What a lot of people seem to be missing here is that RSUs are usually double-trigger for private companies. Vested shares are not yours. They are just an entitlement for you to be distributed common stock by the company. You don't own any real stock until those RSUs are released (typically from a liquidity event like an IPO).
Companies can cancel your vested equity for any reason. Read your employment contract carefully. For example, most RSU grants have a 7 year expiration. Even for shares that are vested, regardless of whether you leave the company or not, if 7 years have elapsed since they were granted, they are now worthless.
No, this is not true. That's the entire point I'm making. An RSU that is vested, for a private company, is not a share of stock, it's an entitlement to receive a share of stock tied to a liquidity event.
> same as regular stock purchased through the market
You cannot purchase stock of a private company on the open market.
> The company cannot claw them back
The company cannot "claw back" a vested RSU but they can cancel it.
> nor do they "expire".
Yes, they absolutely do expire. Read your employment contract and equity grant agreement carefully.
It's just a semantic issue. Some folks will say aren't really fully vested when they are double trigger until the second trigger event.

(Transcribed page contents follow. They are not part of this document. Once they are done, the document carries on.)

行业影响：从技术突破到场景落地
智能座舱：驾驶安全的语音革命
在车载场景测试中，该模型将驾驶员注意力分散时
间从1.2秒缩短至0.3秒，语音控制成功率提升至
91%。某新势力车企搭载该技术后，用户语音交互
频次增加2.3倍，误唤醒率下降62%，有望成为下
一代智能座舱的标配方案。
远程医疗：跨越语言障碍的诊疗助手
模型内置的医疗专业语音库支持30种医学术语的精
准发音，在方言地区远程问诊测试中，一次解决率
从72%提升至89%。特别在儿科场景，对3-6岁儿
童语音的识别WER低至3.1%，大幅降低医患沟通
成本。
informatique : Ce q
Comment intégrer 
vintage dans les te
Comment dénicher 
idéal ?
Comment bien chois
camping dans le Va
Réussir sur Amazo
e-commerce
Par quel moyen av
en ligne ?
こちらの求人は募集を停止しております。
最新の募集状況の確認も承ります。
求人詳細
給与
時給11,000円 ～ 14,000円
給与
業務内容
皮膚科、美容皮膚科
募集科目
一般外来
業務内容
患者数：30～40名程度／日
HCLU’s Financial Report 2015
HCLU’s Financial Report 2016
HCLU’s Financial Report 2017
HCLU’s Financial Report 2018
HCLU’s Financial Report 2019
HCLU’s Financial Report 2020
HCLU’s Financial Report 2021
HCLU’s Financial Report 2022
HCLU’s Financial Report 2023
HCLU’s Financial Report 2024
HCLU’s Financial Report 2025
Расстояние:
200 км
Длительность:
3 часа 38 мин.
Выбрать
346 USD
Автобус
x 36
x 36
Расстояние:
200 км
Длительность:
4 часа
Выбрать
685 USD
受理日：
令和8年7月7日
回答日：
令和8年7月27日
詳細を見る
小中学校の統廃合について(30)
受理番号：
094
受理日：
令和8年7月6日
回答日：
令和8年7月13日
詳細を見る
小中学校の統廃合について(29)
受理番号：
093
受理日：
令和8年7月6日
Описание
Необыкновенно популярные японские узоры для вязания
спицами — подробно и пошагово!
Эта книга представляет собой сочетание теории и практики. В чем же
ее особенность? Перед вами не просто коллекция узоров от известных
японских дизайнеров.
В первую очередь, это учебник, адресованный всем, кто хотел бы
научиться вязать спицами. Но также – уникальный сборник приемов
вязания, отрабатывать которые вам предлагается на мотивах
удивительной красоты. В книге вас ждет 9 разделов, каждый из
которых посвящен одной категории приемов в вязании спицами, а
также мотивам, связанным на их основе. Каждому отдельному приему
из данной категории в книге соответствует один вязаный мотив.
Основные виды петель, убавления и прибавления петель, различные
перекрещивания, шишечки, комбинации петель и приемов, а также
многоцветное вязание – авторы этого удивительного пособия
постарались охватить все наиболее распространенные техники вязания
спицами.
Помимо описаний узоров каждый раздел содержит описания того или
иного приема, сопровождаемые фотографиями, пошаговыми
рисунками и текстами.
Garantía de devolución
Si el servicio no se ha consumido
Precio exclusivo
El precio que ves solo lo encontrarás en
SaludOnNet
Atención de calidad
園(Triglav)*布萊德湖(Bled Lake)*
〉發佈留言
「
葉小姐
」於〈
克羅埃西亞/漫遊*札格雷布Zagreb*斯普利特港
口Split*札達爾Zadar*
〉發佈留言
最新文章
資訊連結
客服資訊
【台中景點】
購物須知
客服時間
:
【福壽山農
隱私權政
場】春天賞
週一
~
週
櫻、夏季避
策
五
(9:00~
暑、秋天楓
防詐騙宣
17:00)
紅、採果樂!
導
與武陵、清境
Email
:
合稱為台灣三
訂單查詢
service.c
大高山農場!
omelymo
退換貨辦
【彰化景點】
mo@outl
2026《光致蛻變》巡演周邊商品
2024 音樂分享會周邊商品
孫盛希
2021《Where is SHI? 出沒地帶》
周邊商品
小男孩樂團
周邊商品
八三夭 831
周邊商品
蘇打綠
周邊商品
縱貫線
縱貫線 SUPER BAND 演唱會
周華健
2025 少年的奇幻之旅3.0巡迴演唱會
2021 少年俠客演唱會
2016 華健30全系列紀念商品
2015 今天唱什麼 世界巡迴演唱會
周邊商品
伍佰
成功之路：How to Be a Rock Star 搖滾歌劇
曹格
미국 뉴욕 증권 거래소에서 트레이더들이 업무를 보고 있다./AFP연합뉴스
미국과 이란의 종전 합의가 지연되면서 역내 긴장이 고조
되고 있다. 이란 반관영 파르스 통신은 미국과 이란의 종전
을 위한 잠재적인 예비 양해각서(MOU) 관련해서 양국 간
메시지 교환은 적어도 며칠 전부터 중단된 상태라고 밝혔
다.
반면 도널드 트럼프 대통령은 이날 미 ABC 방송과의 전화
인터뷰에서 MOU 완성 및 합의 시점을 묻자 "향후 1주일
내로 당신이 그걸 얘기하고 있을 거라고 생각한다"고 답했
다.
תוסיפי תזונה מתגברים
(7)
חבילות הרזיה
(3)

Some will say they are vested but not triggered, other people say similar things.
this is incorrect. Private company RSUs often have double trigger with second trigger being IPO/exit. The "semi" vested RSUs can expire if the company does not IPO in 7 years.
The 7 year expiry time exists so IRS lets you give RSUs different tax treatment than regular stock. The idea is because they can expire, they could be worth nothing. And so the IRS cannot expect you to pay taxes on RSUs until the double-trigger event occurs.
But none of this means the company can just cancel your RSUs unless you agreed to them being cancelled for specific reason in your equity agreement. I have worked at several big pre-IPO companies that had big exits. I made sure there were no clawback clauses in the equity contract before accepting the offers.
Yes, they can choose not to renew and IANAL, but I'm fairly certain there has to be a valid reason to cancel vested equity within the 7 year time frame, i.e. firing for cause. I don't think a right to shares within the period can be capriciously taken away. You have a contract. The terms matter.
Right. In the case of OpenAI, their equity grant contracts likely have a non-disparagement clause that allows them to cancel vested shares. Whether or not you think that is a "valid reason" is largely independent of the legal framework governing RSU release.
Companies can cancel your vested equity for any reason. Read your employment contract carefully. For example, most RSU grants have a 7 year expiration. Even for shares that are vested, regardless of whether you leave the company or not, if 7 years have elapsed since they were granted, they are now worthless.